Besides these, of which the larger is sixty feet long,
there are individual baths, drinking fountains in
arbors, sulphur and iron springs, all close to the
hotel. The water, emerging all the year round
at a temperature of about seventy-five degrees, remains
unfrozen in winter to the distance of a mile or more
along the rivulet by which it escapes. The flavor
is so little nauseous that the pure issue of the spring
is iced for ordinary table use; and this, coupled
with the fact that we could not detect the slightest
unusual taste, gave us the gravest doubts about the
trustworthiness of this mineral fountain’s old
and unblemished reputation: another indication
is, that they have never had the liquid analyzed.

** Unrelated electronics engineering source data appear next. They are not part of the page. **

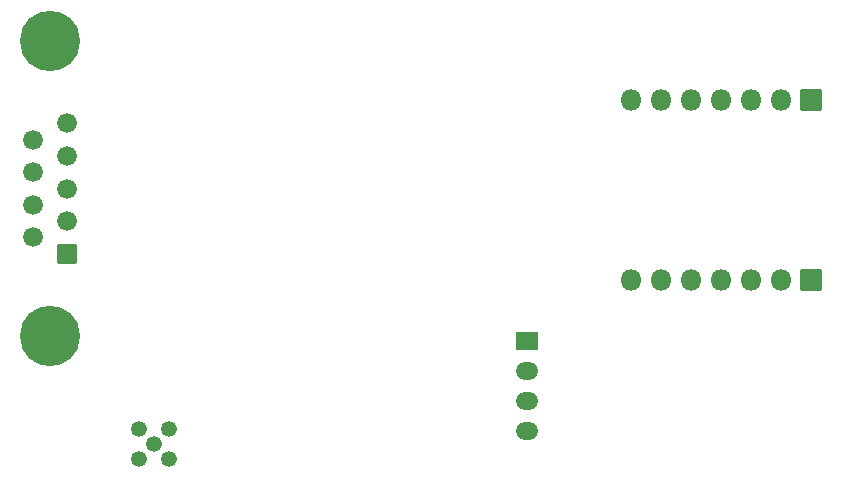
<source format=gbr>
%TF.GenerationSoftware,KiCad,Pcbnew,(6.0.4-0)*%
%TF.CreationDate,2022-06-27T11:15:04-06:00*%
%TF.ProjectId,DAC_pockel,4441435f-706f-4636-9b65-6c2e6b696361,rev?*%
%TF.SameCoordinates,Original*%
%TF.FileFunction,Soldermask,Bot*%
%TF.FilePolarity,Negative*%
%FSLAX46Y46*%
G04 Gerber Fmt 4.6, Leading zero omitted, Abs format (unit mm)*
G04 Created by KiCad (PCBNEW (6.0.4-0)) date 2022-06-27 11:15:04*
%MOMM*%
%LPD*%
G01*
G04 APERTURE LIST*
G04 Aperture macros list*
%AMRoundRect*
0 Rectangle with rounded corners*
0 $1 Rounding radius*
0 $2 $3 $4 $5 $6 $7 $8 $9 X,Y pos of 4 corners*
0 Add a 4 corners polygon primitive as box body*
4,1,4,$2,$3,$4,$5,$6,$7,$8,$9,$2,$3,0*
0 Add four circle primitives for the rounded corners*
1,1,$1+$1,$2,$3*
1,1,$1+$1,$4,$5*
1,1,$1+$1,$6,$7*
1,1,$1+$1,$8,$9*
0 Add four rect primitives between the rounded corners*
20,1,$1+$1,$2,$3,$4,$5,0*
20,1,$1+$1,$4,$5,$6,$7,0*
20,1,$1+$1,$6,$7,$8,$9,0*
20,1,$1+$1,$8,$9,$2,$3,0*%
G04 Aperture macros list end*
%ADD10C,5.102000*%
%ADD11C,1.677000*%
%ADD12RoundRect,0.051000X-0.787500X0.787500X-0.787500X-0.787500X0.787500X-0.787500X0.787500X0.787500X0*%
%ADD13O,1.802000X1.802000*%
%ADD14RoundRect,0.051000X-0.850000X0.850000X-0.850000X-0.850000X0.850000X-0.850000X0.850000X0.850000X0*%
%ADD15RoundRect,0.051000X-0.900000X0.700000X-0.900000X-0.700000X0.900000X-0.700000X0.900000X0.700000X0*%
%ADD16O,1.902000X1.502000*%
%ADD17C,1.342000*%
G04 APERTURE END LIST*
D10*
%TO.C,J1*%
X97600000Y-81000000D03*
D11*
X96180000Y-64360000D03*
X96180000Y-67120000D03*
X96180000Y-69880000D03*
X96180000Y-72640000D03*
X99020000Y-62980000D03*
X99020000Y-65740000D03*
X99020000Y-71260000D03*
D12*
X99020000Y-74020000D03*
D10*
X97600000Y-56000000D03*
D11*
X99020000Y-68500000D03*
%TD*%
D13*
%TO.C,J3*%
X146760000Y-76220000D03*
X149300000Y-76220000D03*
X151840000Y-76220000D03*
X154380000Y-76220000D03*
X156920000Y-76220000D03*
X159460000Y-76220000D03*
D14*
X162000000Y-76220000D03*
%TD*%
D13*
%TO.C,J2*%
X146760000Y-60980000D03*
X149300000Y-60980000D03*
X151840000Y-60980000D03*
X154380000Y-60980000D03*
X156920000Y-60980000D03*
X159460000Y-60980000D03*
D14*
X162000000Y-60980000D03*
%TD*%
D15*
%TO.C,PS1*%
X138000000Y-81400000D03*
D16*
X138000000Y-83940000D03*
X138000000Y-86480000D03*
X138000000Y-89020000D03*
%TD*%
D17*
%TO.C,J7*%
X107670000Y-91370000D03*
X105130000Y-88830000D03*
X107670000Y-88830000D03*
X105130000Y-91370000D03*
X106400000Y-90100000D03*
%TD*%
M02*

</source>
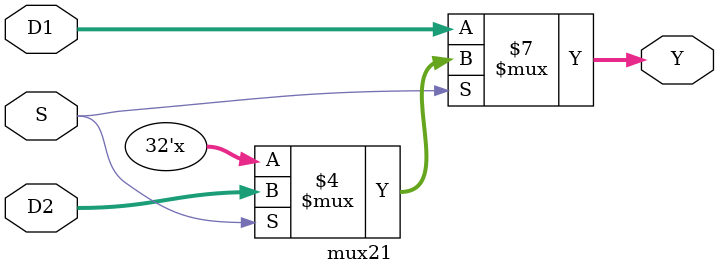
<source format=v>
`timescale 1ns / 1ps

module mux21 (
    input S ,
    input[31:0] D1 ,
    input[31:0] D2 ,
    output reg [31:0] Y
    );
    
    always @(*)
    begin
    if (S==0)
        Y <= D1;
    else if (S==1) 
        Y <= D2;
    end
endmodule
</source>
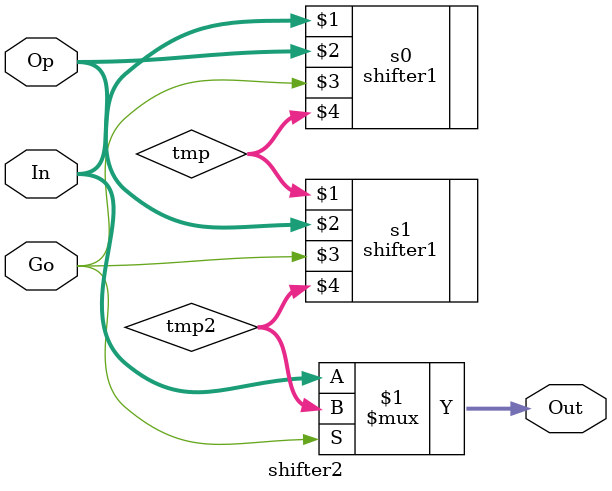
<source format=v>
module shifter2 (In, Op, Go, Out);
	input [15:0] In;
	input [1:0]  Op;
	input Go;
	output [15:0] Out;
	wire [15:0] tmp, tmp2;

	shifter1 s0 (In, Op, Go, tmp);
	shifter1 s1 (tmp, Op, Go, tmp2);
	assign Out = Go ? tmp2 : In;
endmodule


</source>
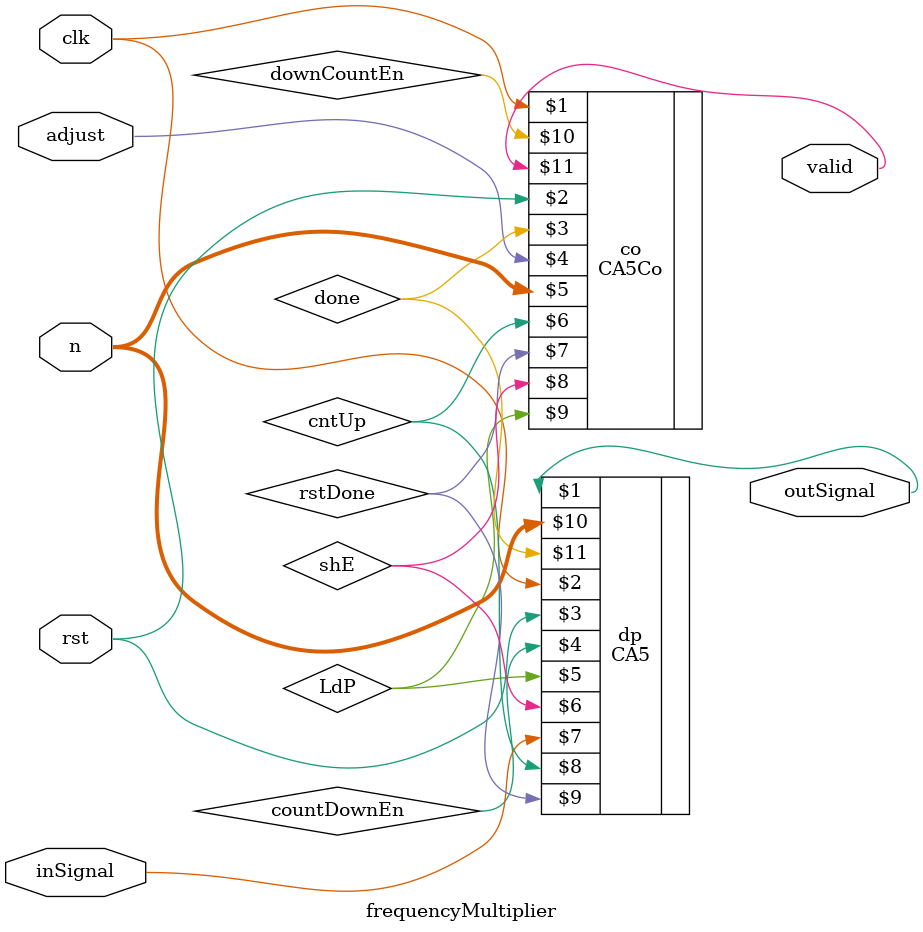
<source format=v>
`timescale 1ns/1ns
module frequencyMultiplier(input clk, rst, inSignal, adjust , input[2:0] n , output reg valid , outSignal);
  reg cntUp, rstDone, shE, LdP, downCountEn;
  reg done;
  CA5 dp (outSignal,clk,rst,countDownEn,LdP,shE,inSignal,cntUp,rstDone,n,done);
  CA5Co co (clk, rst, done, adjust , n , cntUp, rstDone, shE, LdP, downCountEn, valid);
endmodule
</source>
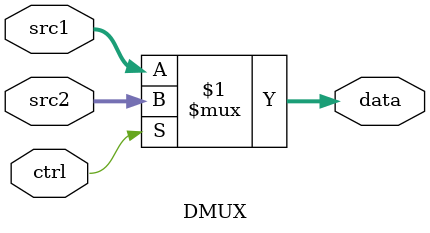
<source format=v>
module DMUX(
    // Outputs
    output [31:0] data,
    // Inputs
    input [31:0] src1,
    input [31:0] src2,
    input ctrl
);

    assign data = ctrl ? src2 : src1;

endmodule
</source>
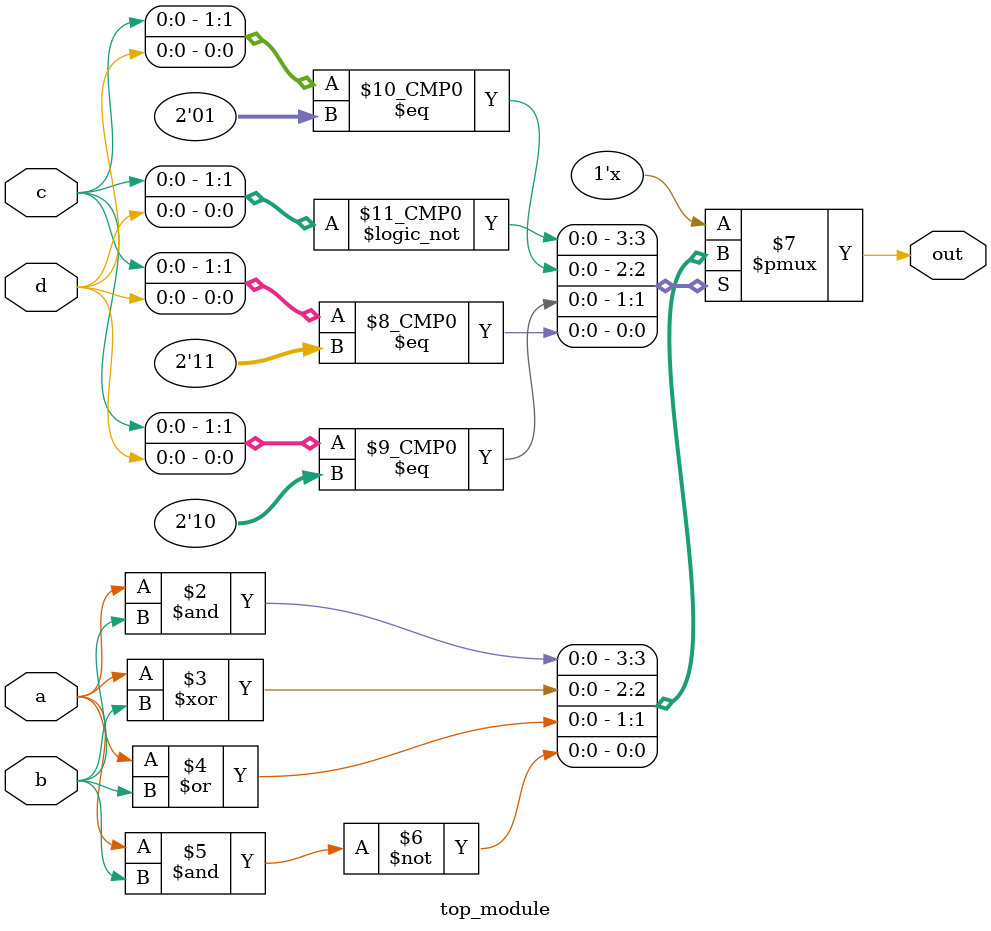
<source format=sv>
module top_module (
	input a, 
	input b,
	input c,
	input d,
	output reg out
);

	always @(a or b or c or d)
	begin
		case ({c, d})
			2'b00: out = a & b;
			2'b01: out = a ^ b;
			2'b10: out = a | b;
			2'b11: out = ~(a & b);
		endcase
	end

endmodule

</source>
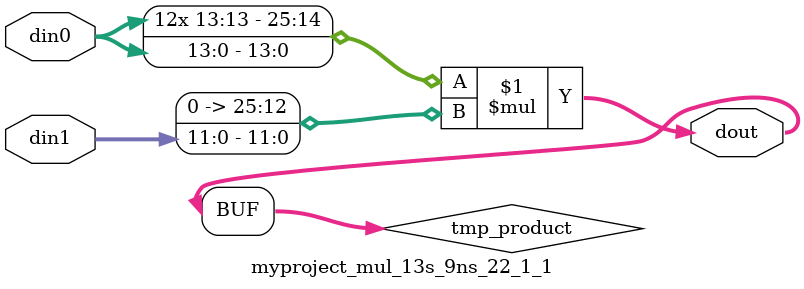
<source format=v>

`timescale 1 ns / 1 ps

 module myproject_mul_13s_9ns_22_1_1(din0, din1, dout);
parameter ID = 1;
parameter NUM_STAGE = 0;
parameter din0_WIDTH = 14;
parameter din1_WIDTH = 12;
parameter dout_WIDTH = 26;

input [din0_WIDTH - 1 : 0] din0; 
input [din1_WIDTH - 1 : 0] din1; 
output [dout_WIDTH - 1 : 0] dout;

wire signed [dout_WIDTH - 1 : 0] tmp_product;


























assign tmp_product = $signed(din0) * $signed({1'b0, din1});









assign dout = tmp_product;





















endmodule

</source>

But the gouty, the rheumatic, the paralyzed, the dyspeptic,
who draw themselves through the current, and let the
current draw itself through them, are content with
no such negative virtues for it, and assign
To Berkeley every virtue under heaven.
The mountain-village known to Washington as “Bath”
is still a scene of fashionable revel: the over-dressed
children romp, the old maids flirt, the youthful romancers
spin in each other’s arms to music from the
band, and dowagers carefully drink at the well from
the old-fashioned mug decorated with Poor Richard’s
maxims; but the festivities have a decorous and domestic
look that would meet the pity of one of the regular
ante-rebellion bloods. After the good people
have retired at an early hour, we fancy the ghost of
a lofty Virginia swell standing in the moonlight upon
the piazza, which he decorates with gleams of phantom
saliva. Attended by his teams of elegant horses,
and surrounded by a general halo of gambling, racing,
tourneying and cock-fighting, he seems to shake his
lank hair sadly over the poor modern carnival, and
say, “Their tameness is shocking to me.”